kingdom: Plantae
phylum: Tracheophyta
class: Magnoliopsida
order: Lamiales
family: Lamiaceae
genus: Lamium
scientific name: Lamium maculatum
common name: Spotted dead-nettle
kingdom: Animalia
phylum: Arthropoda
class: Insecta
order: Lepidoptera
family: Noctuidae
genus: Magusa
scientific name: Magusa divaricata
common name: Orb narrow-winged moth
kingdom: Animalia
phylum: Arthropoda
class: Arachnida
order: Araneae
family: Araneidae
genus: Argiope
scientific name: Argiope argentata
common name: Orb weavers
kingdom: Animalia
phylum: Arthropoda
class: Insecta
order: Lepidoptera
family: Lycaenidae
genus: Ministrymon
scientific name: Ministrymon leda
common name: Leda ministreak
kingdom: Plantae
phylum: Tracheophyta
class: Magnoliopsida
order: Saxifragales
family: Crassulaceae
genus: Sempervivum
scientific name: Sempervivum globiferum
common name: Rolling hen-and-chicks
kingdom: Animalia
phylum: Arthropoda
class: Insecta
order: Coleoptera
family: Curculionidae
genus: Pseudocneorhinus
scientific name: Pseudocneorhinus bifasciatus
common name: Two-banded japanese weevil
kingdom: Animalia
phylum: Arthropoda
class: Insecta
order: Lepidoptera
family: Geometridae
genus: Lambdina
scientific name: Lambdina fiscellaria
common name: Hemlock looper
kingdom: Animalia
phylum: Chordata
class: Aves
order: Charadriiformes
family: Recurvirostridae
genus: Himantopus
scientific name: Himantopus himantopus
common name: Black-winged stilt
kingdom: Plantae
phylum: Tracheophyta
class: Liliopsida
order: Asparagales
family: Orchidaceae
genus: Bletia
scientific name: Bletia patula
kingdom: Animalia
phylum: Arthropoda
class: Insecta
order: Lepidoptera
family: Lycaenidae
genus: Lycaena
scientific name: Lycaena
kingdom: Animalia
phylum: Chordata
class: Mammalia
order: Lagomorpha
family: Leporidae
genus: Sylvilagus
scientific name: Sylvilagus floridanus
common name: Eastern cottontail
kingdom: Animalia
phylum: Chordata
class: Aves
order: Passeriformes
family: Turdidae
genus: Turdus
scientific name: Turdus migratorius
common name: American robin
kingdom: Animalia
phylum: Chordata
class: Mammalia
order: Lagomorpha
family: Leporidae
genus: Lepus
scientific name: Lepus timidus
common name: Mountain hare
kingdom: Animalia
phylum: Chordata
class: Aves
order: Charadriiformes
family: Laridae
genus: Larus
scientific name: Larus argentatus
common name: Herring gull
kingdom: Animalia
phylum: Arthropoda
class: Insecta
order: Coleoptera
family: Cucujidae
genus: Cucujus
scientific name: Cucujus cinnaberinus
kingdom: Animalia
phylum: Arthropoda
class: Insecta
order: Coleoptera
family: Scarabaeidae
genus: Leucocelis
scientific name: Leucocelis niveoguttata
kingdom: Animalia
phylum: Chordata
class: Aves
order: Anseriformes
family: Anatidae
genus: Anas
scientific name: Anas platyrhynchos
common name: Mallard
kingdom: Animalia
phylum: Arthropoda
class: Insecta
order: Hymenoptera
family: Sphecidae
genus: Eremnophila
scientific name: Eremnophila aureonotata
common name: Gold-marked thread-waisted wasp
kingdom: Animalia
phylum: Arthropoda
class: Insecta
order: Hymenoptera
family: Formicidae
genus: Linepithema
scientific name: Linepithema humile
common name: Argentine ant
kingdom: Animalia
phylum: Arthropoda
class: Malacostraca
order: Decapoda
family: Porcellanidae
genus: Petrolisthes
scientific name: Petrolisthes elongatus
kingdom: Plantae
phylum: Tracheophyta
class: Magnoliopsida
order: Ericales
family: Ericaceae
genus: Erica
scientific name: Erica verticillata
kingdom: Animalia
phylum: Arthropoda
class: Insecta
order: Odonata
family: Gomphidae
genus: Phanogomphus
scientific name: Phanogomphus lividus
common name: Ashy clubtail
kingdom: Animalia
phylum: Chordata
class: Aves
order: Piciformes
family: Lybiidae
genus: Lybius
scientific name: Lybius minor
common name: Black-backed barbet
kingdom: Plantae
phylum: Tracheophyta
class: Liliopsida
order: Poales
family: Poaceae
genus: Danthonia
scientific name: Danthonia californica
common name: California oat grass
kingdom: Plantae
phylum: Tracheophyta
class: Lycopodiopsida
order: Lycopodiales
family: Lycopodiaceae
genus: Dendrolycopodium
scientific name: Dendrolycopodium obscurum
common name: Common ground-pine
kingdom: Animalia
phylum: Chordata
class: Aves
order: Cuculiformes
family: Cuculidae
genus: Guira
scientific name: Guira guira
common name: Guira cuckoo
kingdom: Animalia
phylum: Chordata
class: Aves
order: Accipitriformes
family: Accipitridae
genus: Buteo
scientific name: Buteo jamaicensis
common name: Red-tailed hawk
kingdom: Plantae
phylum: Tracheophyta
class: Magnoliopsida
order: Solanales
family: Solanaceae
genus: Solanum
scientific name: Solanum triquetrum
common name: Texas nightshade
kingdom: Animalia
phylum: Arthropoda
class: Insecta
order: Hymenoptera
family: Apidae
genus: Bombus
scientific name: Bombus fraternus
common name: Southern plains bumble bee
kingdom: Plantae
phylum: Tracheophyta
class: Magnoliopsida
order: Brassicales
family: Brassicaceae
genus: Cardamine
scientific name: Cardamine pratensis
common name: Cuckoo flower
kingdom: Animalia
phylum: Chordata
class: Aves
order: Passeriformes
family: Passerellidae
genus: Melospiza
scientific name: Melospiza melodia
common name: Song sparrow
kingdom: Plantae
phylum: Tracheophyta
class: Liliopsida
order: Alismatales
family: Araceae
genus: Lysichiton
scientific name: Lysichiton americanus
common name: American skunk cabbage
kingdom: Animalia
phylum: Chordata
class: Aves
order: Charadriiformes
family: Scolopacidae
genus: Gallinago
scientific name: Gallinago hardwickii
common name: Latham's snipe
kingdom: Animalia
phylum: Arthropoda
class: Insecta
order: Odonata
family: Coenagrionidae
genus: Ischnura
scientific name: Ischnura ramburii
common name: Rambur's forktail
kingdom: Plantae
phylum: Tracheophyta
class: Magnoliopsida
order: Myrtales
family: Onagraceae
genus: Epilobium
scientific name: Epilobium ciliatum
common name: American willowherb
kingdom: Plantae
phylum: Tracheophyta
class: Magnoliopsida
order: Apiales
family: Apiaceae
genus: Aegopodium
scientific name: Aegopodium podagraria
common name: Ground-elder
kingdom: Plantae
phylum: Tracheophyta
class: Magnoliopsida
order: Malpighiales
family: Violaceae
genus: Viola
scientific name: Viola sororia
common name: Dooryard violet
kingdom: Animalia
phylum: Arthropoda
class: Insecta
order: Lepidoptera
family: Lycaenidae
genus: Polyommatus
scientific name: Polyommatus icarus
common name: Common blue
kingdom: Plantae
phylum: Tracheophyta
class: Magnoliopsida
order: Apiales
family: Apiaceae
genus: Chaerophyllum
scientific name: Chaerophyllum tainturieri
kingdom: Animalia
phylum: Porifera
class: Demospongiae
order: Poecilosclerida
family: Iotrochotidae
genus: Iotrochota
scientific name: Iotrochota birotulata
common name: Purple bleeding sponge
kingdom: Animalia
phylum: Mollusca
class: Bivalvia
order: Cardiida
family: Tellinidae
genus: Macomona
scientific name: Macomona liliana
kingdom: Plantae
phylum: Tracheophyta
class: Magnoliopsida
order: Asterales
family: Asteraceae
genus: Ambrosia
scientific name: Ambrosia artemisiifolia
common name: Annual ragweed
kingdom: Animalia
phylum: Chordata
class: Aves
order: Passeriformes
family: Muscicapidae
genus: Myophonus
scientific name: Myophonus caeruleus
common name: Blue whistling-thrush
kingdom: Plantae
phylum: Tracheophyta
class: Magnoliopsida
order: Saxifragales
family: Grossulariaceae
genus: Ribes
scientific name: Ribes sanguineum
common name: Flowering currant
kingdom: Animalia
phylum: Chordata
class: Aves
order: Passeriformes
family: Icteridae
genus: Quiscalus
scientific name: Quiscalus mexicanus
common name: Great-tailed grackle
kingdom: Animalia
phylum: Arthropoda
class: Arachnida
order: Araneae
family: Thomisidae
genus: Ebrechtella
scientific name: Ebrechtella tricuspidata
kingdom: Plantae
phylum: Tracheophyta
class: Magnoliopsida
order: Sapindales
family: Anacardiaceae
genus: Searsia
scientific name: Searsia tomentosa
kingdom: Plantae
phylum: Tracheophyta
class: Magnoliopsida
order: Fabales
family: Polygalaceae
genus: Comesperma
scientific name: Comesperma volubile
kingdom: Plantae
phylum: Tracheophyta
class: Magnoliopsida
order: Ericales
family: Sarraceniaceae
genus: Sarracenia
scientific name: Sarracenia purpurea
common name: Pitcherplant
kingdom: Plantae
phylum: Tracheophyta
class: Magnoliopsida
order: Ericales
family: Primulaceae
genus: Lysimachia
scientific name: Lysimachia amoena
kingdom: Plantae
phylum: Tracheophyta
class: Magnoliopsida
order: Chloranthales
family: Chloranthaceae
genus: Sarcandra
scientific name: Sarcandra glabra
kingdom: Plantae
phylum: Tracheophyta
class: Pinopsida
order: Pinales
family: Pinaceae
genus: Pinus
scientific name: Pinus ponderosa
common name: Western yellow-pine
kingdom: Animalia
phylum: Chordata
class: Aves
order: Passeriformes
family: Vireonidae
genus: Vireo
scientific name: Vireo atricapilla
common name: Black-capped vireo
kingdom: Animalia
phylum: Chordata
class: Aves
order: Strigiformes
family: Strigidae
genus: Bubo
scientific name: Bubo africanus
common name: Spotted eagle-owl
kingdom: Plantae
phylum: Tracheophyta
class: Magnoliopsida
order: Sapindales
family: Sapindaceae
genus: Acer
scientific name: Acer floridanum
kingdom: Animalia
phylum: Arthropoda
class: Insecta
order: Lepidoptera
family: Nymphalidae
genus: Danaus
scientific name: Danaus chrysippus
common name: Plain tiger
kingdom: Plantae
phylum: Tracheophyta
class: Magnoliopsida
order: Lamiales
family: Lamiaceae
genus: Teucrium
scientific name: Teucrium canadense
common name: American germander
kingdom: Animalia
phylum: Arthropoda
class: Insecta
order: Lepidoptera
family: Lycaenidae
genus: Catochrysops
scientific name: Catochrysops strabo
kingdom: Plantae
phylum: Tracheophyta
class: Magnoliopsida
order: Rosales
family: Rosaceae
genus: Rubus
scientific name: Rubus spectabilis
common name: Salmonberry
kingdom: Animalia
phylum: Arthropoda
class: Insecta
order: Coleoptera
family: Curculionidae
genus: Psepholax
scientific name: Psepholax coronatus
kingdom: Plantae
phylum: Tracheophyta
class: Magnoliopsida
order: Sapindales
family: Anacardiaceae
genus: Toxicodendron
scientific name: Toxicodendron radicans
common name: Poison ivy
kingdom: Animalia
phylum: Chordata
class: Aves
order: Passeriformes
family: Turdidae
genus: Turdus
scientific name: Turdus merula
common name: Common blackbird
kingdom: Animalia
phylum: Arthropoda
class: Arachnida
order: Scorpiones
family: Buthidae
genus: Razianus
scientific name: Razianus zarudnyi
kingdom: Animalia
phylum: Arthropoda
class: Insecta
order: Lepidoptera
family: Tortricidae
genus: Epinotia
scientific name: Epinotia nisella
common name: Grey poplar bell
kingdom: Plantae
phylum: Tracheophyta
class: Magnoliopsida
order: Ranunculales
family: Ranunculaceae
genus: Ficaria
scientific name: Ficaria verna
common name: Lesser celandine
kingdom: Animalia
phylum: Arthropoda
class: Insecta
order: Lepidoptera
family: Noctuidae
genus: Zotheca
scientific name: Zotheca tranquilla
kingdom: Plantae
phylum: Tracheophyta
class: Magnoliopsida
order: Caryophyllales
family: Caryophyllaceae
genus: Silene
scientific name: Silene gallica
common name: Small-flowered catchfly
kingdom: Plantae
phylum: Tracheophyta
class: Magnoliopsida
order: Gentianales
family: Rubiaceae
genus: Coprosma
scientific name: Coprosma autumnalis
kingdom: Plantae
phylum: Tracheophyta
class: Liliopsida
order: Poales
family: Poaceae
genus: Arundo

**Given problem**
Repeat, word for word, the lines that start with the one containing "order: Asterales" and end with the one containing "family: Grossulariaceae".

**Response to the exercise**
order: Asterales
family: Asteraceae
genus: Ambrosia
scientific name: Ambrosia artemisiifolia
common name: Annual ragweed
kingdom: Animalia
phylum: Chordata
class: Aves
order: Passeriformes
family: Muscicapidae
genus: Myophonus
scientific name: Myophonus caeruleus
common name: Blue whistling-thrush
kingdom: Plantae
phylum: Tracheophyta
class: Magnoliopsida
order: Saxifragales
family: Grossulariaceae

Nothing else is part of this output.